Di natura completamente diversa è stata invece la bolla formatasi qualche secolo più tardi nella Silicon Valley californiana. Era il 2000 quando AOL – American On Line, maggior Internet service provider del momento – acquisì per la cifra monstre di 106 miliardi di dollari Time Warner, colosso da 70 mila dipendenti che spaziava dalle reti televisive come la CNN alle case cinematografiche e discografiche, fino alle riviste a larga diffusione. Un’operazione enorme, arrivata sull’onda dell’euforia della bolla dot.com.

Vent’anni dopo, sul grande palcoscenico dei mercati, tutto, o quasi, è cambiato. AOL non esiste più: già dopo pochi anni dall’acquisizione era stato relegato a ramo minore di Time Warner fino a essere scorporato e venduto al colosso delle tlc Verizon, mentre Time Warner ha trovato casa nella rivale di Verizon, la At&T. Ma se la bolla dei tulipani ha lasciato dietro di sé solo cenere, quella di Internet ha gettato le basi per l’evoluzione futura, così come è successo nel caso dell’invenzione delle ferrovie, delle auto, delle radio e delle biotecnologie, cioè di tutto ciò che coinvolge le grandi trasformazioni storiche. 
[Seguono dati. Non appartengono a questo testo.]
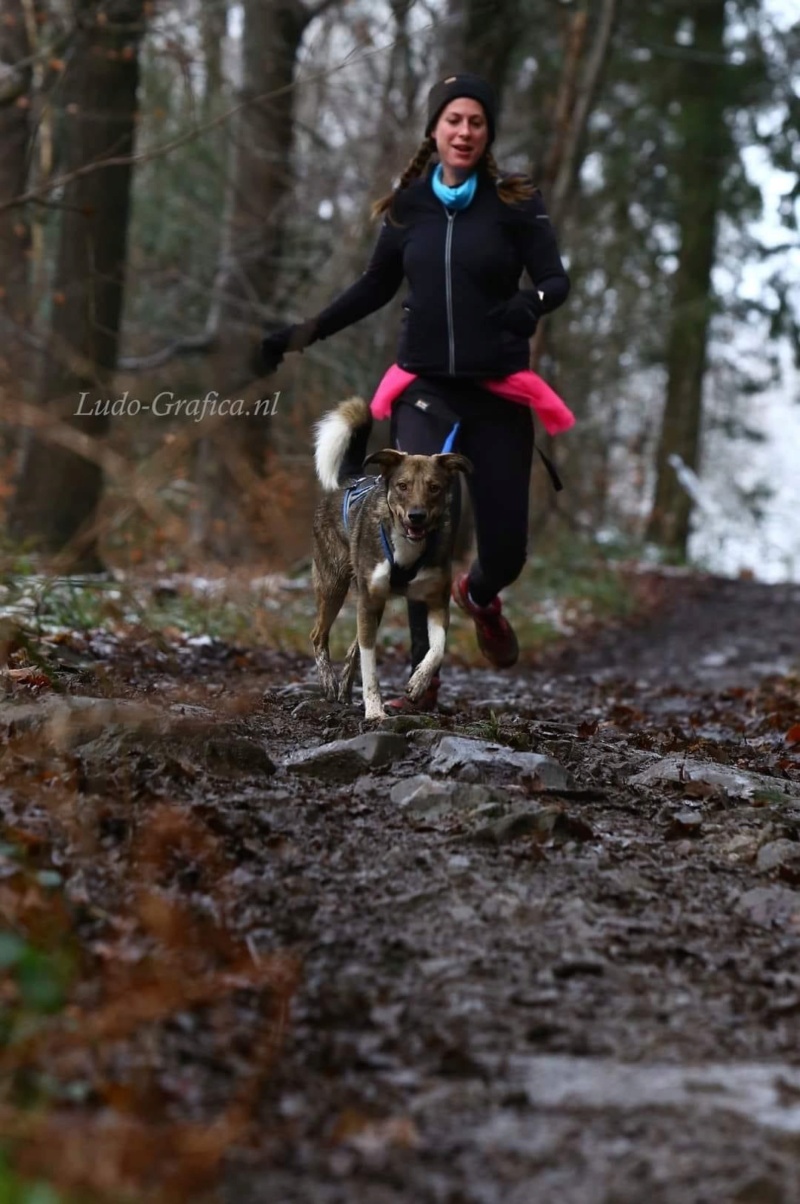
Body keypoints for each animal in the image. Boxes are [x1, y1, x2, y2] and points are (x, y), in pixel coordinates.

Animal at [308, 394, 472, 717]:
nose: (416, 517)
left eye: (434, 487)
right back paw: (330, 684)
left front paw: (418, 683)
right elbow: (371, 667)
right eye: (402, 486)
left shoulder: (436, 600)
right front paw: (374, 711)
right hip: (335, 585)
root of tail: (353, 478)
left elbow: (437, 649)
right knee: (319, 636)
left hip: (372, 602)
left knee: (353, 648)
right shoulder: (368, 601)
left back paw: (344, 688)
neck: (407, 548)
Certo, non sempre arrivare per primi è sinonimo di successo: spesso, come nel caso di AOL, si fa da apripista sperimentando sulla propria pelle a beneficio di chi arriverà dopo, migliorando e specializzandosi nei nuovi business e nelle nuove frontiere. Ma le bolle, intese in questa seconda accezione, sono inevitabili e fisiologiche, fanno parte della natura stessa dei mercati, e hanno uno scopo evolutivo.


 

Le bolle vanno e vengono, ma gli indici azionari restano (e salgono)
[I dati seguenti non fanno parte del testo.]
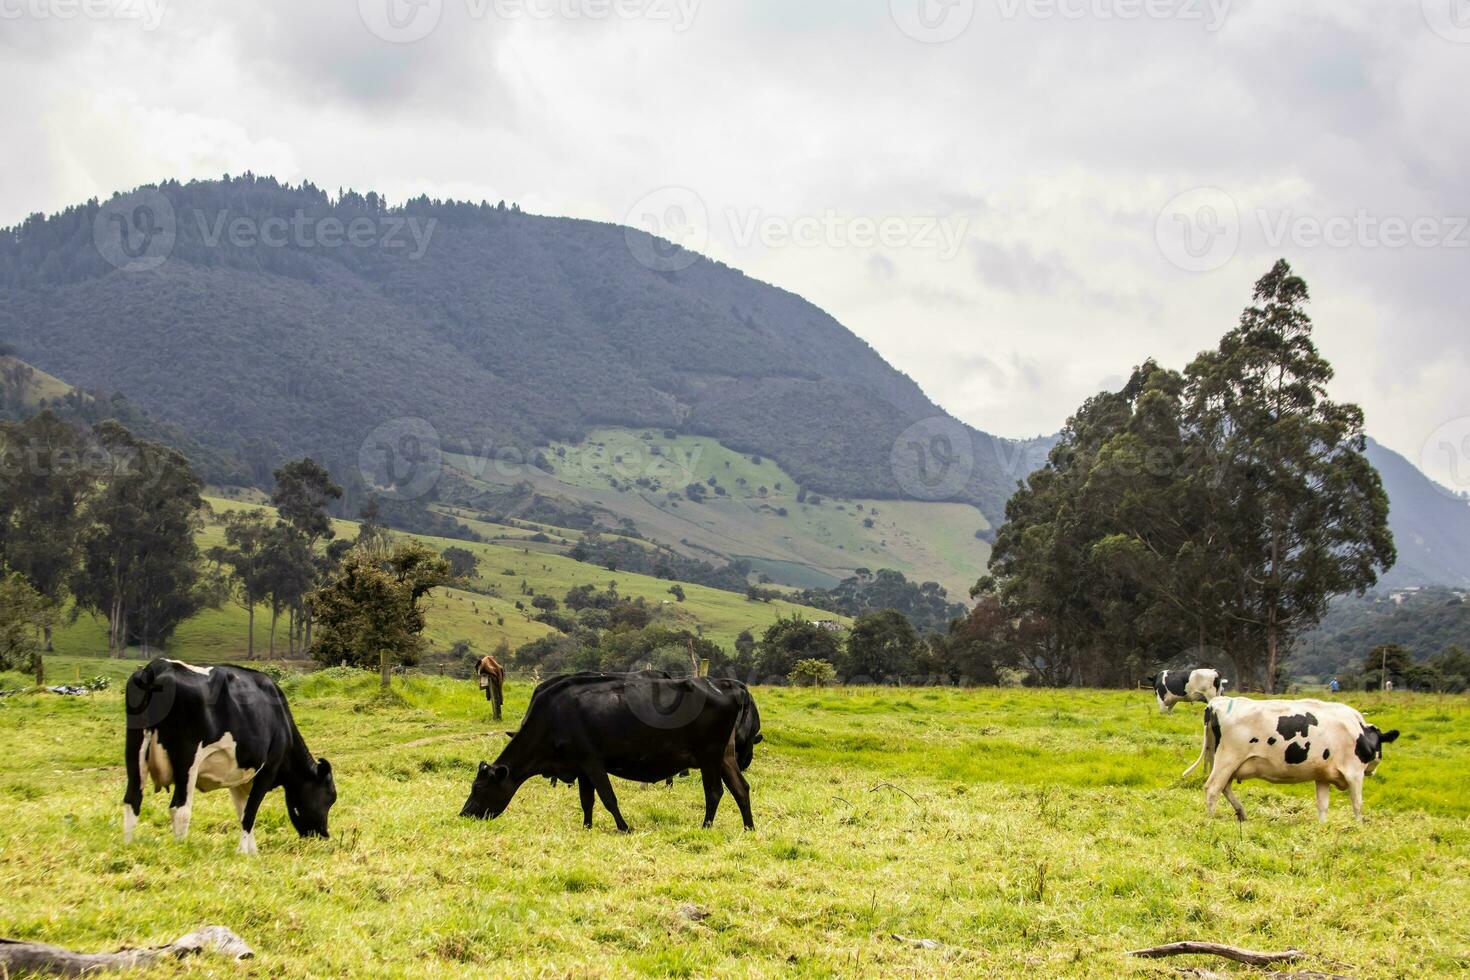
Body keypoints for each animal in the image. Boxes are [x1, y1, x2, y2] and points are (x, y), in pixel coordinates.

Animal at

Sebbene infatti le bolle abbiano spazzato via singoli soggetti (vedasi appunto l’esperienza dei tulipani e quella di società come AOL e Time Warner), gli indici azionari sono rimasti e hanno progredito – e tuttora progrediscono – nel tempo in modo costante. Basti pensare che nel 2000, ovvero al momento del matrimonio tra AOL e Time Warner, l’indice Nasdaq raggiunse il picco di 5.000 punti per poi precipitare, con lo scoppio della bolla, fino a quota 1.000. Vent’anni dopo, mentre AOL e Time Warner hanno valutazioni irrisorie, il Nasdaq vale 10 volte i minimi e il doppio rispetto alle quotazioni che, un tempo, furono definite da bolla. 

Tutto questo per dire che il mondo cambia continuamente e profonde trasformazioni sono in corso anche oggi – il lockdown in questo senso ha agito come acceleratore. Non è sempre possibile prevedere la traiettoria del cambiamento (anzi, quasi mai è possibile).

Per questo, negli investimenti, la diversificazione è la medicina per tutto.